Other nations have done a better job of controlling costs, says Victor Fuchs, a veteran healthcare economist at Stanford University.
The US already spends 60 to 80 percent more of its GDP on healthcare than many other rich nations do. And that’s before adding the money the Obama administration will need to provide health insurance for 45 million uncovered Americans.
Some of those nations get better health results than the United States gets.
A recent study by the McKinsey Global Institute found that the US spends $650 billion more on healthcare than might be expected given its wealth and the experience of comparable well-to-do nations. Roughly two-thirds of that excess pays for outpatient care, including visits to physicians, same-day hospital treatment, and emergency-room care, often expensive tasks relying primarily on paid individuals and not medical machines.
The lead author of that study, Diana Farrell, has gone to the White House to work for Lawrence Summers, head of the National Economic Council.
Of course, many reformers hope to squeeze costly inefficiencies out of the US healthcare system.
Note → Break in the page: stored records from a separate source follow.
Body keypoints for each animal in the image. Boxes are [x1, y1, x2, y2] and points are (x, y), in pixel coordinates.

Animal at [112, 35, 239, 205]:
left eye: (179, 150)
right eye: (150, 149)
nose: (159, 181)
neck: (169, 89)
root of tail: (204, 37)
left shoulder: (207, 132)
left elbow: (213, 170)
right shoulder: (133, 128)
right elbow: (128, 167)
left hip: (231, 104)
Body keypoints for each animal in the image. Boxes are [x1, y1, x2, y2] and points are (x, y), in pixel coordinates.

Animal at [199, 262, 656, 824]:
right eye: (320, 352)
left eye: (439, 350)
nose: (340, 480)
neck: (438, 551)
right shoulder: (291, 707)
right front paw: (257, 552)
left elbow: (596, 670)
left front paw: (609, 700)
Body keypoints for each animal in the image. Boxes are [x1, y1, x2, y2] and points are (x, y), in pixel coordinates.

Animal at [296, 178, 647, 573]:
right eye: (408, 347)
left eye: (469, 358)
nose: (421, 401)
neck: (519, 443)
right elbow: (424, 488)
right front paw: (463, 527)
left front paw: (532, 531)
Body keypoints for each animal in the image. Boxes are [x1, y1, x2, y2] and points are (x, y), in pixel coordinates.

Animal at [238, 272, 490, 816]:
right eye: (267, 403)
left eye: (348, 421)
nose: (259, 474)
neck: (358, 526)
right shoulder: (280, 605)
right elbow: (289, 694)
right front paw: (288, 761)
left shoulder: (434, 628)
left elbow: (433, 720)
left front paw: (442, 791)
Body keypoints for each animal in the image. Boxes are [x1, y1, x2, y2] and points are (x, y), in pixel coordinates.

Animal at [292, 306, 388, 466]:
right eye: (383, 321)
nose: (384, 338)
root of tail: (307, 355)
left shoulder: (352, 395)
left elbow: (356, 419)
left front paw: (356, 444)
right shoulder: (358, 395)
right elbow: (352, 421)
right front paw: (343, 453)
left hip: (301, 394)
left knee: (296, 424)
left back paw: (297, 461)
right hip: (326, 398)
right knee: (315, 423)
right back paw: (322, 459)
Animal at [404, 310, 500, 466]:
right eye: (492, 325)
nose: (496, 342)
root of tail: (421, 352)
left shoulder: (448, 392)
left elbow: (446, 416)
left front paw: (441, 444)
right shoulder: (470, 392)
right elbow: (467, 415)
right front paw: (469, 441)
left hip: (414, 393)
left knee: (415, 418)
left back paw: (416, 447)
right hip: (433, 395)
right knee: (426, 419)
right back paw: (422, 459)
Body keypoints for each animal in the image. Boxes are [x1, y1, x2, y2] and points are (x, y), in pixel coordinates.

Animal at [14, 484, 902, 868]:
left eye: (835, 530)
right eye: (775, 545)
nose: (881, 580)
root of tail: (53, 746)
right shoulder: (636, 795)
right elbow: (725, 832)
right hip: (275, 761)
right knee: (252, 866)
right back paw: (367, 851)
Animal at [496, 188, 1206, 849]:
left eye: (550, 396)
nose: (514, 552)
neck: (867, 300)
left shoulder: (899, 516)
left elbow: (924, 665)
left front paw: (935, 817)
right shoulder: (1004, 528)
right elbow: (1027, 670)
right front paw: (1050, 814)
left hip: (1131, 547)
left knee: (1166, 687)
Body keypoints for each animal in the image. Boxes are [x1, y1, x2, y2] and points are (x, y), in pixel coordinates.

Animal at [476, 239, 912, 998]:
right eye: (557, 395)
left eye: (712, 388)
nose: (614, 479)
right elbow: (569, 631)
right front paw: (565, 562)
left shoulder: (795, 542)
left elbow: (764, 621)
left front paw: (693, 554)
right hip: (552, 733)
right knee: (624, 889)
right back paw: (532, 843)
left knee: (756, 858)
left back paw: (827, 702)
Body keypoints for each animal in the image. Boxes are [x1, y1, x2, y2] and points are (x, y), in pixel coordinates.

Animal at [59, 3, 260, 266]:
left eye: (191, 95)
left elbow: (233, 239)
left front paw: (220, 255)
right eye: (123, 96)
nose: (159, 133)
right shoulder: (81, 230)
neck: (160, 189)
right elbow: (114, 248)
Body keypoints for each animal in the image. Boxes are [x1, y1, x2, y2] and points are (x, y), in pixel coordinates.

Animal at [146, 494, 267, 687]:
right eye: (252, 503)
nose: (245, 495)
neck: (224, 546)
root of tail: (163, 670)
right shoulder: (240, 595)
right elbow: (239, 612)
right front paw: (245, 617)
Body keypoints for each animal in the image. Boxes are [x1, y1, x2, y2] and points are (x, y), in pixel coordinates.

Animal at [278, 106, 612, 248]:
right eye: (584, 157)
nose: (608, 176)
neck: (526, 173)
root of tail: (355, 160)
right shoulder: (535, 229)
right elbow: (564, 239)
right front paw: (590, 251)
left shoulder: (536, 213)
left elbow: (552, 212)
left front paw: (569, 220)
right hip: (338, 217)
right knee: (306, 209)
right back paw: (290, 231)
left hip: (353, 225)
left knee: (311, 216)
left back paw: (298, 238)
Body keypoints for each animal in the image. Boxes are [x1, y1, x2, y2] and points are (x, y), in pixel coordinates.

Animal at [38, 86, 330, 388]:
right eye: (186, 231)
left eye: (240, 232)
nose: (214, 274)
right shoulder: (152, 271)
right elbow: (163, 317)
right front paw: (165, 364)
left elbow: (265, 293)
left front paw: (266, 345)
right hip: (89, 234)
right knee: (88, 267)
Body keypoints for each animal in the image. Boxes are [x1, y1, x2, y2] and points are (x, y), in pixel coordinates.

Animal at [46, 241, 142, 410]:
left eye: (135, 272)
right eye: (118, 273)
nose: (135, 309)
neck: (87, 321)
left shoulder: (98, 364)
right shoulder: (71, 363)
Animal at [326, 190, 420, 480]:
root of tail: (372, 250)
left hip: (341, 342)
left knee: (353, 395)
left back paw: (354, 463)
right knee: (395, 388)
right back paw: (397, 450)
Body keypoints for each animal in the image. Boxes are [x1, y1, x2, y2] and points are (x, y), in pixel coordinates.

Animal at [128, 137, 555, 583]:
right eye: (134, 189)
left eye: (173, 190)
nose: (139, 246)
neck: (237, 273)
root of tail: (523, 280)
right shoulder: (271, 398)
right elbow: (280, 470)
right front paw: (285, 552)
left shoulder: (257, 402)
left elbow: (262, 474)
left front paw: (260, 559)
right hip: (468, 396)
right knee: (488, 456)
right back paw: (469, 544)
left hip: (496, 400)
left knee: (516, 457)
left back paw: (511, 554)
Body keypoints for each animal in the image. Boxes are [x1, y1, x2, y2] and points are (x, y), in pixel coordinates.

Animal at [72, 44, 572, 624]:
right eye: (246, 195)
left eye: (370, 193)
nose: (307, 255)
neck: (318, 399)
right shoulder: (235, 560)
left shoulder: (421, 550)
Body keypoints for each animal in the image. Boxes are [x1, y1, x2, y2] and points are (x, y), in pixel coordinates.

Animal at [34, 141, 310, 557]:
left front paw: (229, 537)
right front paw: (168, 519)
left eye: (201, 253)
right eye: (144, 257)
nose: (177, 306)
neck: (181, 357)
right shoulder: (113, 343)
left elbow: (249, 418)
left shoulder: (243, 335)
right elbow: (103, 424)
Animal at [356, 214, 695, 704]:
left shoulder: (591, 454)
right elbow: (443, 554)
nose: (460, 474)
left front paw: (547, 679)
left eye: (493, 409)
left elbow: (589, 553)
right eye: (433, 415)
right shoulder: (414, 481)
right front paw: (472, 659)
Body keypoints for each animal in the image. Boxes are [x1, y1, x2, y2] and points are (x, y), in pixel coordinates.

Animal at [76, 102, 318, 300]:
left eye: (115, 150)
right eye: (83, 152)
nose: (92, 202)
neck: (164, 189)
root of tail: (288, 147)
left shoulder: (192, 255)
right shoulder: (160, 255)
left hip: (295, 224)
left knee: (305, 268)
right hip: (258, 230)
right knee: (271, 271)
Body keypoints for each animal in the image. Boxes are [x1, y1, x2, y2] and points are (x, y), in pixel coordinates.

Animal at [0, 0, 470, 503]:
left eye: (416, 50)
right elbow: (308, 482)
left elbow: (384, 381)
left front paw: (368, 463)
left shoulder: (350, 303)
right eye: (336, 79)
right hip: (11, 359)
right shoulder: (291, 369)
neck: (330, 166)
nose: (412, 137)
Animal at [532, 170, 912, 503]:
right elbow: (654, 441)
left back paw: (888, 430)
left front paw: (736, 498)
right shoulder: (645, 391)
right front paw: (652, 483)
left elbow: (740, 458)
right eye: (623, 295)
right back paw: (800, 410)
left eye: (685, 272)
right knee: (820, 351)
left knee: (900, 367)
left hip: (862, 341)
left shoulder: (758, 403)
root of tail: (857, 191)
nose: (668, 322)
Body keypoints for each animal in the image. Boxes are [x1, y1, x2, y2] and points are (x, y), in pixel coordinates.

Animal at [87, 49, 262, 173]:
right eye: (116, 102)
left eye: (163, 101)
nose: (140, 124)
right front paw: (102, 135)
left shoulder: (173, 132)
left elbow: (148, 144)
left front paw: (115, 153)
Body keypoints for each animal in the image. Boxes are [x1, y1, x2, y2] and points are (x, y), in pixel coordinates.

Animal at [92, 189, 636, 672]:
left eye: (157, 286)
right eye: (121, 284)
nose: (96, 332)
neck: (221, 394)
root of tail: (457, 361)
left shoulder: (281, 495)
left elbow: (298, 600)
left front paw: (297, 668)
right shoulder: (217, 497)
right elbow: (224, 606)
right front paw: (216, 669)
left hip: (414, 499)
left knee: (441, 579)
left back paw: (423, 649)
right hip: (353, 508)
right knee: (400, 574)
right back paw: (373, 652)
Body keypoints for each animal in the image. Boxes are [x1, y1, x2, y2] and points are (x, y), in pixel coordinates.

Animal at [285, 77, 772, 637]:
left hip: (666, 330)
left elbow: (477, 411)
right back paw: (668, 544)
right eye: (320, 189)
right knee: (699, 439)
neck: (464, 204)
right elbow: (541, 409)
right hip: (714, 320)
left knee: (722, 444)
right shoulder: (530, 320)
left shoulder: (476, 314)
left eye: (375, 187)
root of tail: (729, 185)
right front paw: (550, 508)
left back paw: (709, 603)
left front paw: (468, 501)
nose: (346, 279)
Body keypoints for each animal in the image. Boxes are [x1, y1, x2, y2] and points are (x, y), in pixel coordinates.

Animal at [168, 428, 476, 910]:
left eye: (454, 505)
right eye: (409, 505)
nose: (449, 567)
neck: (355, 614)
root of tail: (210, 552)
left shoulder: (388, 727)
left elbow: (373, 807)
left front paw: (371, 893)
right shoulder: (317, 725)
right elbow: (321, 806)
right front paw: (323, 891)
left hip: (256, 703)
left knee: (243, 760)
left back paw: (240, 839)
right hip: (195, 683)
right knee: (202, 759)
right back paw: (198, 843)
For instance, a new study published in Health Affairs, an academic journal, finds the time cost to physicians of dealing with health plans runs $23 billion to $31 billion each year. Reformers also point to the use of costly medical procedures when less expensive ones work as well or better.
The healthcare industry recently promised the president to trim $2 trillion in costs over 10 years, an amount equal to 1.5 percent in the annual growth rate of healthcare costs.
“That’s a joke,” says Professor Mitchell, who doubts those voluntary cuts will be made. “Do you know anyone who wants to take less income?”